Listed records:
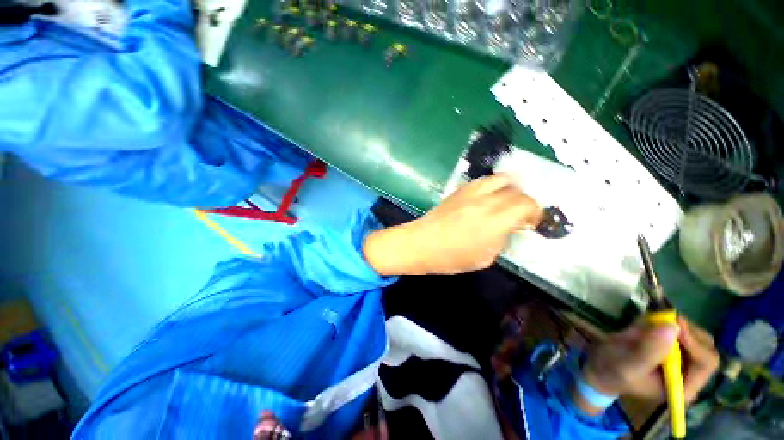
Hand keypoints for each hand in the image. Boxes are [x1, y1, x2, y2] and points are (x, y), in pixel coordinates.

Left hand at [363, 175, 542, 275]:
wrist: (420, 243)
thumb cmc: (451, 258)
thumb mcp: (484, 258)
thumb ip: (501, 239)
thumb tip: (507, 228)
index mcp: (495, 221)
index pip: (526, 204)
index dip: (535, 212)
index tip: (532, 222)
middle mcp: (485, 201)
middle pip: (516, 189)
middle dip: (524, 201)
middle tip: (520, 213)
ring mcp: (470, 193)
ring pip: (500, 178)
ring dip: (510, 188)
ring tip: (507, 201)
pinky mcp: (458, 190)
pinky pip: (482, 181)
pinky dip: (493, 186)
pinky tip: (489, 197)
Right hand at [576, 317, 718, 414]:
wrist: (598, 365)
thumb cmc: (612, 371)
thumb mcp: (627, 365)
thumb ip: (649, 351)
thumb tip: (673, 327)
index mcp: (683, 385)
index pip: (705, 363)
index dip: (695, 343)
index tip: (675, 325)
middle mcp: (688, 372)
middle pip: (705, 346)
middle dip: (686, 331)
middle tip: (664, 319)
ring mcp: (680, 357)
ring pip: (694, 333)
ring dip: (673, 324)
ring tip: (648, 324)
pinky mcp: (670, 344)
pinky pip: (678, 327)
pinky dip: (664, 319)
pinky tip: (646, 323)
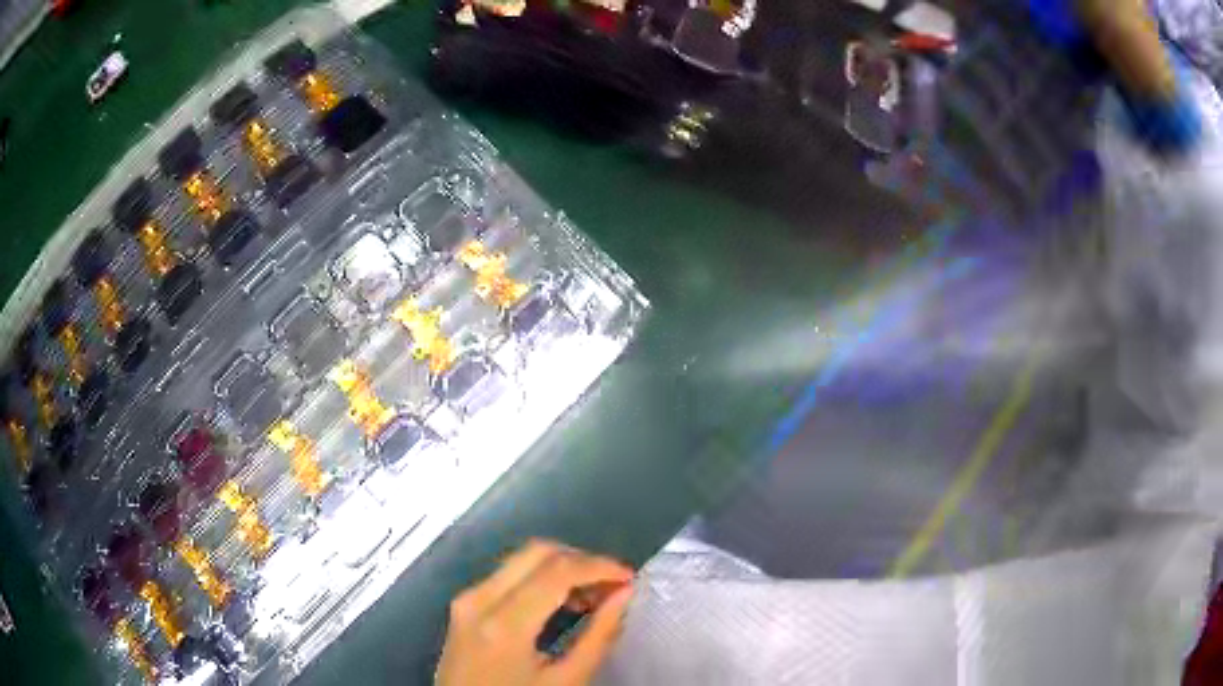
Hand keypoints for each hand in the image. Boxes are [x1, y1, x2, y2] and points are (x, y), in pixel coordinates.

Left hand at [436, 539, 635, 685]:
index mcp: (503, 623)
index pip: (558, 570)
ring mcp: (466, 599)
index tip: (631, 579)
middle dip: (582, 561)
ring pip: (521, 559)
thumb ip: (598, 637)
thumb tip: (624, 594)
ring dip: (562, 567)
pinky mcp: (463, 605)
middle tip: (613, 586)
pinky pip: (507, 575)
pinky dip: (541, 578)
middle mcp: (478, 598)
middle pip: (536, 551)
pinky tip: (562, 601)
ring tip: (594, 596)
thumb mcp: (565, 682)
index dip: (601, 567)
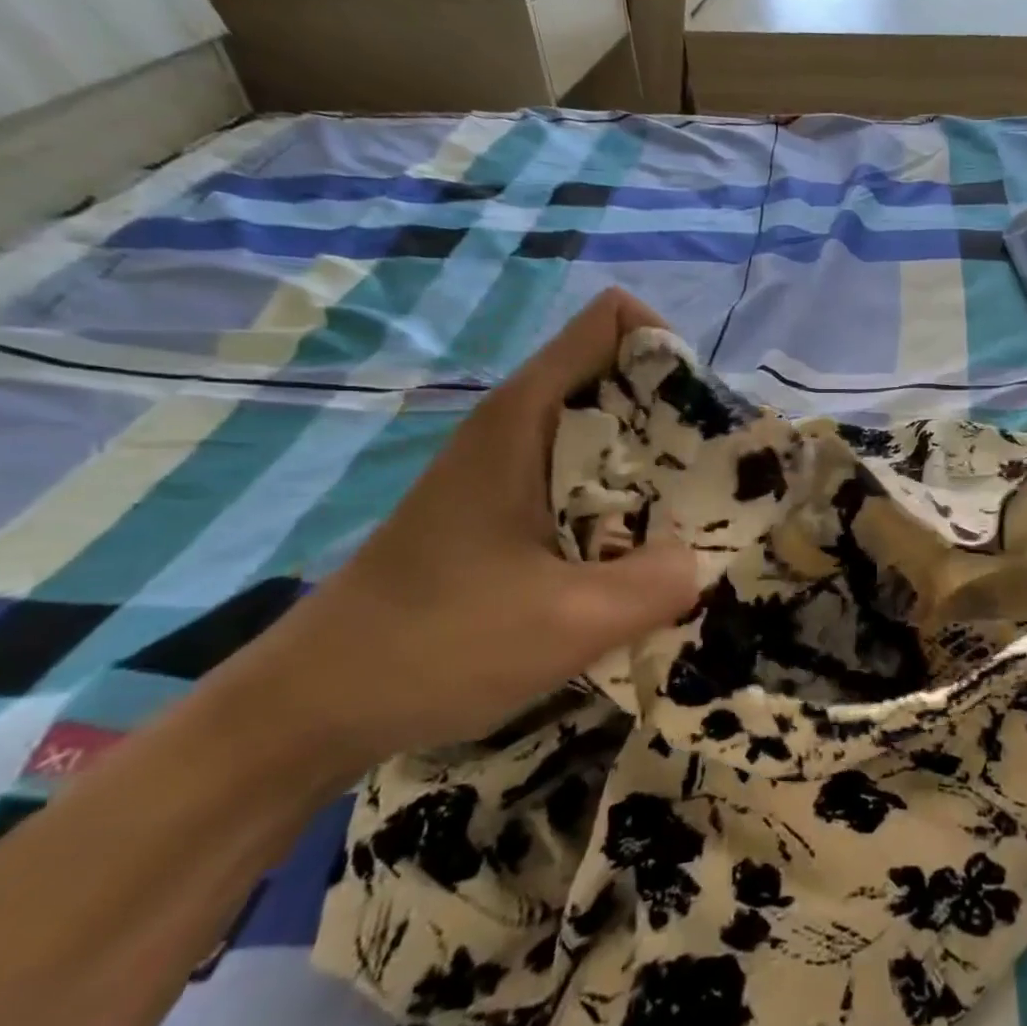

What you should do: Scan the material line by line and report each one that contains "middle".

Solution:
middle mcp: (485, 201)
middle pip: (516, 189)
middle dip: (524, 201)
middle tip: (520, 213)
middle mcp: (688, 372)
middle pip: (705, 346)
middle dip: (686, 331)
middle tip: (664, 319)
middle dip: (582, 561)
middle tip: (613, 586)
middle mcp: (478, 598)
middle pip: (536, 551)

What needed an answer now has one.